▸ **TO-DO ITEM A**
In the passage on the DNS root key rollover, on what date was KSK-2017 added to the root zone's DNSKEY record set?

For some years now (and it has definitely been two years, probably three and maybe longer) we have been working on a process of changing the cryptographic key that signs the Root Zone of the DNS. I wrote about this back in March 2016, describing both the role of this Root Zone Key-Signing Key, and what was at the time the envisaged process that was to be used to roll the key.
If you are at all interested, it might be useful to refresh yourself by glancing through that article, as here I will be working from that base to update you on the recent developments, and look at our options from here.
The timetable adopted by ICANN to roll the KSK was not quite according to the original timetable envisaged by the KSK Roll Design team. The steps were the same, but the overall timeline was deferred by a few months. The new KSK, called KSK-2017, was duly generated earlier this year, and stored in both KSK repository sites. On the 11th July KSK-2017 was added to the root zone’s DNSKEY record set, duly signed by the old key, KSK-2010. This was intended to allow DNSSEC-validating resolvers a generously large period of time to “learn” the existence of the new key and add it to their locally trusted key set. The minimum introduction period for automated key management, as defined by RFC5011, was 30 days, so by mid-August it was anticipated that those DNSSEC-validating resolvers that used automated key management would’ve learned the new KSK and added it to their trust set. The intention was to introduce a changed DNSKEY resource record to the root zone on 11 October, where the key used to sign the DNSKEY key set would change from KSK-2010 to KSK-2017. At this point the key would’ve rolled and we would be then in a period of watching resolvers switch over as KSK-2010 aged out of the local caches, and they would roll over to use KSK-2017 to validate DNSSEC-signed responses.

▸ **DATA FOR PROCESSING**
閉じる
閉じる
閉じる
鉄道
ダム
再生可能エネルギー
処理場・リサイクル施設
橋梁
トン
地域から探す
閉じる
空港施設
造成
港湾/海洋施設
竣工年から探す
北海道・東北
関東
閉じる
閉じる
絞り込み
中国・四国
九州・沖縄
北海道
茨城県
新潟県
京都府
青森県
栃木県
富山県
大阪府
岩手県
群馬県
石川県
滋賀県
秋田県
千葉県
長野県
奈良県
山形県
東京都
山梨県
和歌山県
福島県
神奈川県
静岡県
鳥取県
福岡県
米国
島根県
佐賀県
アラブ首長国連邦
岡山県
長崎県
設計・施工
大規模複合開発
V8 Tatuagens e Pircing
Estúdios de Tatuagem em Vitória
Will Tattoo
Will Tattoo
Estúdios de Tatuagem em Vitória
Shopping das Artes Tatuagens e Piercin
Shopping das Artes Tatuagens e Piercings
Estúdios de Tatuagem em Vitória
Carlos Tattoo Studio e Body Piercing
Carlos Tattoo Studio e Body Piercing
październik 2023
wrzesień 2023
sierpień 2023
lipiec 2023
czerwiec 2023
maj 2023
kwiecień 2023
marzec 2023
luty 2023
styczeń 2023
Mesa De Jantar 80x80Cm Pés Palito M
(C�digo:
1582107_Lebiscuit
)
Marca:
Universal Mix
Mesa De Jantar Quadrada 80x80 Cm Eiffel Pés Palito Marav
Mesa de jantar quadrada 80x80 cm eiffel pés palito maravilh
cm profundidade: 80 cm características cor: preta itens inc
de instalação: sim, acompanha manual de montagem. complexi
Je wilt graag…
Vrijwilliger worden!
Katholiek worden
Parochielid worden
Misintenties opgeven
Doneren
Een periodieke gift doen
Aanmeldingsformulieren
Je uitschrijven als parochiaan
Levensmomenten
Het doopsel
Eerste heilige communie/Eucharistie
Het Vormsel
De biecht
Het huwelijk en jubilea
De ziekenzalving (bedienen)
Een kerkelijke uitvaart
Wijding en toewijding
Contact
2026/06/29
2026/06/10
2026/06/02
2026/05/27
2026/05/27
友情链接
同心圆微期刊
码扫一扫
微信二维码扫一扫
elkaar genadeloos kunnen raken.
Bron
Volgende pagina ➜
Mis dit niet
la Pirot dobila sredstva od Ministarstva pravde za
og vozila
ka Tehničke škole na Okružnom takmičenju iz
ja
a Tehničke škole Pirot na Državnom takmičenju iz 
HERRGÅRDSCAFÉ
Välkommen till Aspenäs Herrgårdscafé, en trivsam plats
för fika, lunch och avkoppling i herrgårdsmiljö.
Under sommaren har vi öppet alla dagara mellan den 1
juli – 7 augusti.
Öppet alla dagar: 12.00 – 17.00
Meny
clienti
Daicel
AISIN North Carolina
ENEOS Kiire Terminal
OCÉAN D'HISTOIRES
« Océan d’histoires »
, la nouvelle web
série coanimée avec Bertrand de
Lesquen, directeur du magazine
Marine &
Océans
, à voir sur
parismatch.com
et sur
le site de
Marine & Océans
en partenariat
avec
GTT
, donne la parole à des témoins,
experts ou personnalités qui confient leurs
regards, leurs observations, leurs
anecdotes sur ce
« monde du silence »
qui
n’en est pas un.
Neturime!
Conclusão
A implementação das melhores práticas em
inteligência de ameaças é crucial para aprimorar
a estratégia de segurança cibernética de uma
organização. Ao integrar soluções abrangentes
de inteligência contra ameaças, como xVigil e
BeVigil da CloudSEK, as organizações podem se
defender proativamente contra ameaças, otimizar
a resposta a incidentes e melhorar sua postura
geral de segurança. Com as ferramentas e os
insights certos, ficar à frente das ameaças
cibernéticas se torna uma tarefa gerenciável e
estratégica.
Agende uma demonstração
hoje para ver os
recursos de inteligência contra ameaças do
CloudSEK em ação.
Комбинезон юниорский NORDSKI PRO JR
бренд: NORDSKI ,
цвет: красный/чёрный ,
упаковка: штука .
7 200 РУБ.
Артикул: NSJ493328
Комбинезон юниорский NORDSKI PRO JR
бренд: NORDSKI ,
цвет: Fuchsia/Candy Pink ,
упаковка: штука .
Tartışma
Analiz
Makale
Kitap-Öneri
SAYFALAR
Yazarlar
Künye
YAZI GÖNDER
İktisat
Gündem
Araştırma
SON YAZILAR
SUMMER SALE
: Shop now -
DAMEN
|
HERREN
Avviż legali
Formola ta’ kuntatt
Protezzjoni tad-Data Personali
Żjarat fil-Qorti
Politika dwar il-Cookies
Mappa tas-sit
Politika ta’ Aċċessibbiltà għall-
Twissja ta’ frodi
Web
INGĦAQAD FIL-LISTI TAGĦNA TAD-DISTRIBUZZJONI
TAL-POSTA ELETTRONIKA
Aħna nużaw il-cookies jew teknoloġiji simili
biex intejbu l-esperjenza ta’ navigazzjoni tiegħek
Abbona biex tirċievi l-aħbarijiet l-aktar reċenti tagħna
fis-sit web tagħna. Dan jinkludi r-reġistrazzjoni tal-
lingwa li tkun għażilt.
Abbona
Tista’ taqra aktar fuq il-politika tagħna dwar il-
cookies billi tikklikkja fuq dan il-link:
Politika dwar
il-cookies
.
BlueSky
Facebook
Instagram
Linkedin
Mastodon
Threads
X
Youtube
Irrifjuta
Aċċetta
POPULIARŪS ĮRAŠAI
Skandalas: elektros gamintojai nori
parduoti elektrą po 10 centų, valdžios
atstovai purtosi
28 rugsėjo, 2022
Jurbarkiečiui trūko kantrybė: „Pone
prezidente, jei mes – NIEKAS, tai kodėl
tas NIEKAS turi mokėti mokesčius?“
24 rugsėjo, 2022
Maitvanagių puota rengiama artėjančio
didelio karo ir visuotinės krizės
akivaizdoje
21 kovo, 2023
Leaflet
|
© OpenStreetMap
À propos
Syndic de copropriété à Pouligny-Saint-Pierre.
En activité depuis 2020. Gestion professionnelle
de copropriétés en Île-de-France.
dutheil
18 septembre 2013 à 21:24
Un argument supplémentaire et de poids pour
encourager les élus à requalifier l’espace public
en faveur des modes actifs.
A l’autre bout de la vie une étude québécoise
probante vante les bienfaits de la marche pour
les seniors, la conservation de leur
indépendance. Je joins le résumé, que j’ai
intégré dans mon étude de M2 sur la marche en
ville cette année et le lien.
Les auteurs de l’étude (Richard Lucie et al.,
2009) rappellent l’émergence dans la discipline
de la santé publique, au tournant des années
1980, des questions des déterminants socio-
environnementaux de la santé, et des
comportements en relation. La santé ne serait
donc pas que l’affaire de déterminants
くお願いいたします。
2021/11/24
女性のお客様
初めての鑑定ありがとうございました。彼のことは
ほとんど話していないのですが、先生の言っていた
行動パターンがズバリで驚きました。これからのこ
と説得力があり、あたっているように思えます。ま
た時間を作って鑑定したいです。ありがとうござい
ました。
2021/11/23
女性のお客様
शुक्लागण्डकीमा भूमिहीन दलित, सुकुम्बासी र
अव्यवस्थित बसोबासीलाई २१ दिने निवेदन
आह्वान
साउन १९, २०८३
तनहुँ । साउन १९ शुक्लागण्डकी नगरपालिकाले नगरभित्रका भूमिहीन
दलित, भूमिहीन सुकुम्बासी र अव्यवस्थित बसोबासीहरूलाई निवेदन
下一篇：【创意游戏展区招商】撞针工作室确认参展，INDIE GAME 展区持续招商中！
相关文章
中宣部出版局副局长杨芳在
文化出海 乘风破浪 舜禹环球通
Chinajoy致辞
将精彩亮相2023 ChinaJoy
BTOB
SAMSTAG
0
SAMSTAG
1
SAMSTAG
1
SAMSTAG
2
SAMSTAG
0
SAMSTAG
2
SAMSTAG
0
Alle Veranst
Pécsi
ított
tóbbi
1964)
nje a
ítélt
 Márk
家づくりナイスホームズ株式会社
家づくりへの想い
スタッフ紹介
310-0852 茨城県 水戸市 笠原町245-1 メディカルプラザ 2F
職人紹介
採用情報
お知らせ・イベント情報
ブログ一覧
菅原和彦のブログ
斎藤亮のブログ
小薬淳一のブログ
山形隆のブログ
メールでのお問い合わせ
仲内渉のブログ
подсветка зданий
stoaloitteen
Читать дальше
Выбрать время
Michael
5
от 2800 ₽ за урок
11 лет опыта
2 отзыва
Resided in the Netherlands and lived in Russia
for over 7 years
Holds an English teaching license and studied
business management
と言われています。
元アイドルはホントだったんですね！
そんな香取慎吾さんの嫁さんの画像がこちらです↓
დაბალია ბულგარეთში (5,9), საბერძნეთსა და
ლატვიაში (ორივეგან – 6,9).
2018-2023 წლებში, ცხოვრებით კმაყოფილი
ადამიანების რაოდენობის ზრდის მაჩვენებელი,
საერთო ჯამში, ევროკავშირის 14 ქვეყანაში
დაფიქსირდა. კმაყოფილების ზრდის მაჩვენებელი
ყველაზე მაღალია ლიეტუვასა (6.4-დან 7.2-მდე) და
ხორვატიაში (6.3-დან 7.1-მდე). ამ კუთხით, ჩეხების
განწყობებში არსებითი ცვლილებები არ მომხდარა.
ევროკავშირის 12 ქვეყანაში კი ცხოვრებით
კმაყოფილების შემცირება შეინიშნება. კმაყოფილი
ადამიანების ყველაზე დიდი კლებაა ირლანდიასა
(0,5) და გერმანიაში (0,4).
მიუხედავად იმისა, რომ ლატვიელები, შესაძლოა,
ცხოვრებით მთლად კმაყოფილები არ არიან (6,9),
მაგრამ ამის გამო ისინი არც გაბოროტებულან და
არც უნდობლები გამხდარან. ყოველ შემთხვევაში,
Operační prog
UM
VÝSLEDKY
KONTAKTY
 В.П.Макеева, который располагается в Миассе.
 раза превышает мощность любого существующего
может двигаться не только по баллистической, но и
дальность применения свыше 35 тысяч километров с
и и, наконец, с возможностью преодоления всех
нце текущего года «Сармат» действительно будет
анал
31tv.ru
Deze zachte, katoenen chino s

▸ **TO-DO ITEM B**
Rewrite everything from the start of the records down to the line containing "Mesa de jantar quadrada 80x80 cm eiffel pés palito maravilh", replacing "Marca" with "Fabricante" and leaving all else unchanged.

▸ **EXPECTED ANSWER A**
11 July

▸ **EXPECTED ANSWER B**
閉じる
閉じる
閉じる
鉄道
ダム
再生可能エネルギー
処理場・リサイクル施設
橋梁
トン
地域から探す
閉じる
空港施設
造成
港湾/海洋施設
竣工年から探す
北海道・東北
関東
閉じる
閉じる
絞り込み
中国・四国
九州・沖縄
北海道
茨城県
新潟県
京都府
青森県
栃木県
富山県
大阪府
岩手県
群馬県
石川県
滋賀県
秋田県
千葉県
長野県
奈良県
山形県
東京都
山梨県
和歌山県
福島県
神奈川県
静岡県
鳥取県
福岡県
米国
島根県
佐賀県
アラブ首長国連邦
岡山県
長崎県
設計・施工
大規模複合開発
V8 Tatuagens e Pircing
Estúdios de Tatuagem em Vitória
Will Tattoo
Will Tattoo
Estúdios de Tatuagem em Vitória
Shopping das Artes Tatuagens e Piercin
Shopping das Artes Tatuagens e Piercings
Estúdios de Tatuagem em Vitória
Carlos Tattoo Studio e Body Piercing
Carlos Tattoo Studio e Body Piercing
październik 2023
wrzesień 2023
sierpień 2023
lipiec 2023
czerwiec 2023
maj 2023
kwiecień 2023
marzec 2023
luty 2023
styczeń 2023
Mesa De Jantar 80x80Cm Pés Palito M
(C�digo:
1582107_Lebiscuit
)
Fabricante:
Universal Mix
Mesa De Jantar Quadrada 80x80 Cm Eiffel Pés Palito Marav
Mesa de jantar quadrada 80x80 cm eiffel pés palito maravilh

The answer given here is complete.